Все эти речи лиценциата слышал другой сумасшедший, сидевший в другой клетке, напротив буйного; поднявшись с ветхой циновки, на которой он лежал нагишом, этот второй сумасшедший громко спросил, кто это возвращается домой в здравом уме и твердой памяти. Лиценциат ему ответил так:
«Это я ухожу, приятель, мне больше незачем здесь оставаться, за что я и воссылаю бесконечные благодарения небу, оказавшему мне столь великую милость».
«Полноте, лиценциат, что вы говорите! Как бы над вами лукавый не подшутил, — сказал сумасшедший, — торопиться вам некуда, сидите-ка себе смирнехонько на месте, все равно ведь потом придется возвращаться назад».
«Я уверен, что я здоров, — настаивал лиценциат, — мне незачем возвращаться сюда и сызнова претерпевать все мытарства».
«Это вы-то здоровы? — сказал сумасшедший. — Ну что ж, поживем — увидим, ступайте себе с богом, но клянусь вам Юпитером, коего величие олицетворяет на земле моя особа, что за один этот грех, который ныне совершает Севилья, выпуская вас из этого дома и признавая вас за здорового, я ее так покараю, что память о том пребудет во веки веков, аминь.
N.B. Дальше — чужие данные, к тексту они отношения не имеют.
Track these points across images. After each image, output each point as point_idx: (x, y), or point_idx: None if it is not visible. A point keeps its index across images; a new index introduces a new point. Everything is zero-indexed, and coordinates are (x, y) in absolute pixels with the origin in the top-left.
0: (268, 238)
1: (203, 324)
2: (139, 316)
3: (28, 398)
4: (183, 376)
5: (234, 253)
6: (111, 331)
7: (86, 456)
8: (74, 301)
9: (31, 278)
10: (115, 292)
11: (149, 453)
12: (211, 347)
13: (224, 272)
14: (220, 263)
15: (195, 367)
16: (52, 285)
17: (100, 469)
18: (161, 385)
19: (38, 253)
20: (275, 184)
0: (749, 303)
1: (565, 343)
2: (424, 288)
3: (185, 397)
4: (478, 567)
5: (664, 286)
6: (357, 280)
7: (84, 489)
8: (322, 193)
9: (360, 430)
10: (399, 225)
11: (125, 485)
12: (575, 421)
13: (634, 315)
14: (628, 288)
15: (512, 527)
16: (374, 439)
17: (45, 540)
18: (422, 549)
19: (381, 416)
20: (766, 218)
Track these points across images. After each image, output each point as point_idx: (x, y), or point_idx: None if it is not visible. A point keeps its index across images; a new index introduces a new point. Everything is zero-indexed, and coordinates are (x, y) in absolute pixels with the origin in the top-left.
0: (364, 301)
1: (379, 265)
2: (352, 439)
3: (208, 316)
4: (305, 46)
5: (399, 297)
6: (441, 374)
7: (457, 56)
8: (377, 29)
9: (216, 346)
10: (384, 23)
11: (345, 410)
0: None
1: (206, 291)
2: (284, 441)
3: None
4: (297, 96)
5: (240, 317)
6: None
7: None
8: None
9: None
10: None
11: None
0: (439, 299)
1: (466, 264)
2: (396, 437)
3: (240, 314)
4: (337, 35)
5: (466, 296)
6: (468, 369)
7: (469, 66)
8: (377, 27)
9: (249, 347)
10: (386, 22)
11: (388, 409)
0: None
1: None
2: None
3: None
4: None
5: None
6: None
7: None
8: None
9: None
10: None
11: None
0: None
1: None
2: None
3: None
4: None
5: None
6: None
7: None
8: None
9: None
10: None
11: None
Или ты не знаешь, жалкий лиценциатишка, что это в моей власти, ибо, как я уже сказал, я — Юпитер-громовержец, который держит в руках всеопаляющие молнии, коими я могу и имею обыкновение грозить миру и разрушать его? Но сей невежественный град я накажу иначе: клянусь три года подряд, считая с того дня и часа, когда я произношу эту угрозу, не дождить не только самый город, но и округу его и окрестность. Как, ты на свободе, ты в здравом уме, ты в твердой памяти, а я сумасшедший, я невменяемый, я под замком?.. Да я скорей удавлюсь, нежели пошлю дождь!»
Присутствовавшие все еще слушали выкрики и речи помешанного, как вдруг лиценциат, обратившись к капеллану и схватив его за руки, молвил:
«Не огорчайтесь, государь мой, и не придавайте значения словам этого сумасшедшего, ибо если он — Юпитер и он не станет кропить вас дождем, то я — Нептун, отец и бог вод, и я буду кропить вас сколько потребуется и когда мне вздумается».
Капеллан же ему на это сказал:
«Со всем тем, господин Нептун, не должно гневить господина Юпитера: оставайтесь-ка вы здесь, а уж мы как-нибудь в другой раз, когда нам будет сподручнее и посвободнее, придем за вашею милостью».
Смотритель и все присутствовавшие фыркнули, но капеллан на них рассердился; лиценциата раздели, и остался он в доме умалишенных, и на этом история оканчивается.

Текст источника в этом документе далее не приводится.